Old Man River PDF Author: Paul Schneider
Publisher: Henry Holt and Company
ISBN: 0805098364
Category : History
Languages : en
Pages : 416

Book Description
A fascinating account of how the Mississippi River shaped America In Old Man River, Paul Schneider tells the story of the river at the center of America's rich history—the Mississippi. Some fifteen thousand years ago, the majestic river provided Paleolithic humans with the routes by which early man began to explore the continent's interior. Since then, the river has been the site of historical significance, from the arrival of Spanish and French explorers in the 16th century to the Civil War. George Washington fought his first battle near the river, and Ulysses S. Grant and William T. Sherman both came to President Lincoln's attention after their spectacular victories on the lower Mississippi. In the 19th century, home-grown folk heroes such as Daniel Boone and the half-alligator, half-horse, Mike Fink, were creatures of the river. Mark Twain and Herman Melville led their characters down its stream in The Adventures of Huckleberry Finn and The Confidence-Man. A conduit of real-life American prowess, the Mississippi is also a river of stories and myth. Schneider traces the history of the Mississippi from its origins in the deep geologic past to the present.

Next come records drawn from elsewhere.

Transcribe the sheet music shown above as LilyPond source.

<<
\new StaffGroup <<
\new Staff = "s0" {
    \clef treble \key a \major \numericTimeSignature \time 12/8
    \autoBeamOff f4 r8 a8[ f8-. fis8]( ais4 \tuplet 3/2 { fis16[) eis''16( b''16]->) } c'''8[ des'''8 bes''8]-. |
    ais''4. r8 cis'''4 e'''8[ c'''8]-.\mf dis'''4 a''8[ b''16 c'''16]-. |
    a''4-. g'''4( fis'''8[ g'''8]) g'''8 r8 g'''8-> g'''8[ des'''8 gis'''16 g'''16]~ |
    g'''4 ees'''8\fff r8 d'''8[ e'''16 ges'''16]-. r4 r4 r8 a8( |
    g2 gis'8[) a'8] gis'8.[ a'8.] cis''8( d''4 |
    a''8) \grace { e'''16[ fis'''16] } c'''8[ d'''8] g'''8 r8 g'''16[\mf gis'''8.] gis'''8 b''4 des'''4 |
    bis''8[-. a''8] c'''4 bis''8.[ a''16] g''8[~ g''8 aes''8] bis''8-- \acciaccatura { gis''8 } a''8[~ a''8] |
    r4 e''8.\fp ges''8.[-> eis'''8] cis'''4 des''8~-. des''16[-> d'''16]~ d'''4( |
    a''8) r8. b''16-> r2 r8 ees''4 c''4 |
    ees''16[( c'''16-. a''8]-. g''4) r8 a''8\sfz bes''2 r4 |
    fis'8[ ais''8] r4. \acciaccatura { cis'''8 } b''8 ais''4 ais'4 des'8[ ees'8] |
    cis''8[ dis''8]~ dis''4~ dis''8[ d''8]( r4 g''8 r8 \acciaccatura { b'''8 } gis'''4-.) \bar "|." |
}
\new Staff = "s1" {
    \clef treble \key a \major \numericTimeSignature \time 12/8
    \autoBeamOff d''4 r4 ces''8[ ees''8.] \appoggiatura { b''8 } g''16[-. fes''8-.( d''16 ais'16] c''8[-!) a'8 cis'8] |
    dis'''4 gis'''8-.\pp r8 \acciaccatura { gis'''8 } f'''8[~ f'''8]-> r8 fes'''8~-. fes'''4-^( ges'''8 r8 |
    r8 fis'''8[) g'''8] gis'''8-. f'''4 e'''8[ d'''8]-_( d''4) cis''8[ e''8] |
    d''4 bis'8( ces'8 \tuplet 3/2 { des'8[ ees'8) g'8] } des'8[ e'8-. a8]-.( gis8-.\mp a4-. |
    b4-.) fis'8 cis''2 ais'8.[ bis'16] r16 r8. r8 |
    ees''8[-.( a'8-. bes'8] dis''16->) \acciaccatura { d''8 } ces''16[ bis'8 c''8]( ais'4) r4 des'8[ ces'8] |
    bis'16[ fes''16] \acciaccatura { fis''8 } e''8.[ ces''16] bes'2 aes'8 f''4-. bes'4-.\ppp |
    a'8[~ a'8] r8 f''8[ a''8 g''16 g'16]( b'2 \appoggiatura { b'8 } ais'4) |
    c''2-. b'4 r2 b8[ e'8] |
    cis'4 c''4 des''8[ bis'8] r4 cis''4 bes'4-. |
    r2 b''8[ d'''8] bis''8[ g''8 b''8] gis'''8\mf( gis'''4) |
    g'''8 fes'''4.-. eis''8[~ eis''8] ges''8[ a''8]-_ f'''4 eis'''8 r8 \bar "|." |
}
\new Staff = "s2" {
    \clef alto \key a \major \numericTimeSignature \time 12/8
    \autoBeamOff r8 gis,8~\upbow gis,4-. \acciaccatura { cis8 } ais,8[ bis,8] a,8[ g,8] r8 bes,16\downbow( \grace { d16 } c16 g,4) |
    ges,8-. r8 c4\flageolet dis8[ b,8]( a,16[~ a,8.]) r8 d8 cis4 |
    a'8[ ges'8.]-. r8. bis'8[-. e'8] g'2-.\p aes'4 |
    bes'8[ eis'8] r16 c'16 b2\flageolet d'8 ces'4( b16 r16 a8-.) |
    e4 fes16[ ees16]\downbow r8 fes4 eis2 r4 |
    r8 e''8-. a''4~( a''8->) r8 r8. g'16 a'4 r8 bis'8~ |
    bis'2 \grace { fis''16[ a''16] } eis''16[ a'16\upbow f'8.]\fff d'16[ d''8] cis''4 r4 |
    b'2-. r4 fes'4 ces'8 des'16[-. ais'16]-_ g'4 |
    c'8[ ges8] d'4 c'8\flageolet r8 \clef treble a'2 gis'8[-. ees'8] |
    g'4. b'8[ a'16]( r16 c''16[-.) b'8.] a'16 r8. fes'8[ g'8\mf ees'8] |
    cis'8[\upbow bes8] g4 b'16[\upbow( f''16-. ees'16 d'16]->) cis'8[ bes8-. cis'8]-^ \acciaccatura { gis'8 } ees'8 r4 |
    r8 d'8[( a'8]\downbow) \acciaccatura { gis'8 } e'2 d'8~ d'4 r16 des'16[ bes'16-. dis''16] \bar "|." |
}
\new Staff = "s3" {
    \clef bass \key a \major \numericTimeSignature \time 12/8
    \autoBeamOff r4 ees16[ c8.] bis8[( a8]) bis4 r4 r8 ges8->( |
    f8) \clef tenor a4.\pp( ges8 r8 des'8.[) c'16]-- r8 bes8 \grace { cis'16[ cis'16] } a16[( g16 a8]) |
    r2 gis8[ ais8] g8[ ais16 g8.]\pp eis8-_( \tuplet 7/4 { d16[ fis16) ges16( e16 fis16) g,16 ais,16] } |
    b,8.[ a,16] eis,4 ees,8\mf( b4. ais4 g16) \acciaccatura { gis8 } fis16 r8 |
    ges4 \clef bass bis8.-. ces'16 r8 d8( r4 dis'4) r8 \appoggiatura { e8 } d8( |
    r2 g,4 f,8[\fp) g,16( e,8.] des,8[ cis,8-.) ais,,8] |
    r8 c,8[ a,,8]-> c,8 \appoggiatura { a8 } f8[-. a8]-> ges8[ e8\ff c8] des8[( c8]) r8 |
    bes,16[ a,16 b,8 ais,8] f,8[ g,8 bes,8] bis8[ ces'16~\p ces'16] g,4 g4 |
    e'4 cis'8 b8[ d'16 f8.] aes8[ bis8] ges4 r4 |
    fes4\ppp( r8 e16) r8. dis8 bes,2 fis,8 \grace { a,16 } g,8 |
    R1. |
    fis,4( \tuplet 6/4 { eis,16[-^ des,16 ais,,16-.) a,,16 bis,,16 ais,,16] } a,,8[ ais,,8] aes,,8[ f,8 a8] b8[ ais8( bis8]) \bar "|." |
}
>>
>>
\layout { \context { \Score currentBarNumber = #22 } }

Though the busiest waterway on the planet today, the Mississippi remains a paradox—a devastated product of American ingenuity, and a magnificent natural wonder.

Life on the Mississippi

Life on the Mississippi PDF Author: Mark Twain
Publisher:
ISBN:
Category : Biography & Autobiography
Languages : en
Pages : 444

Book Description
?Mark Twain was the first truly American writer, and all of us since are his heirs.? --William Faulkner A brilliant amalgam of remembrance and reportage, by turns satiric, celebratory, nostalgic, and melancholy, Life on the Mississippi evokes the great river that Mark Twain knew as a boy and young man and the one he revisited as a mature and successful author. Written between the publication of his two greatest novels, Tom Sawyer and Huckleberry Finn, Twain?s rich portrait of the Mississippi marks a distinctive transition in the life of the river and the nation, from the boom years preceding the Civil War to the sober times that followed it. Library of America Paperback Classics feature authoritative texts drawn from the acclaimed Library of America series and introduced by today?s most distinguished scholars and writers. Each book features a detailed chronology of the author?s life and career, and essay on the choice of the text, and notes. The contents of this Paperback Classic are drawn from Mark Twain: Mississippi Writings, volume number 5 in the Library of America series. It is joined in the series by six companion volumes, gathering the collected works of Mark Twain.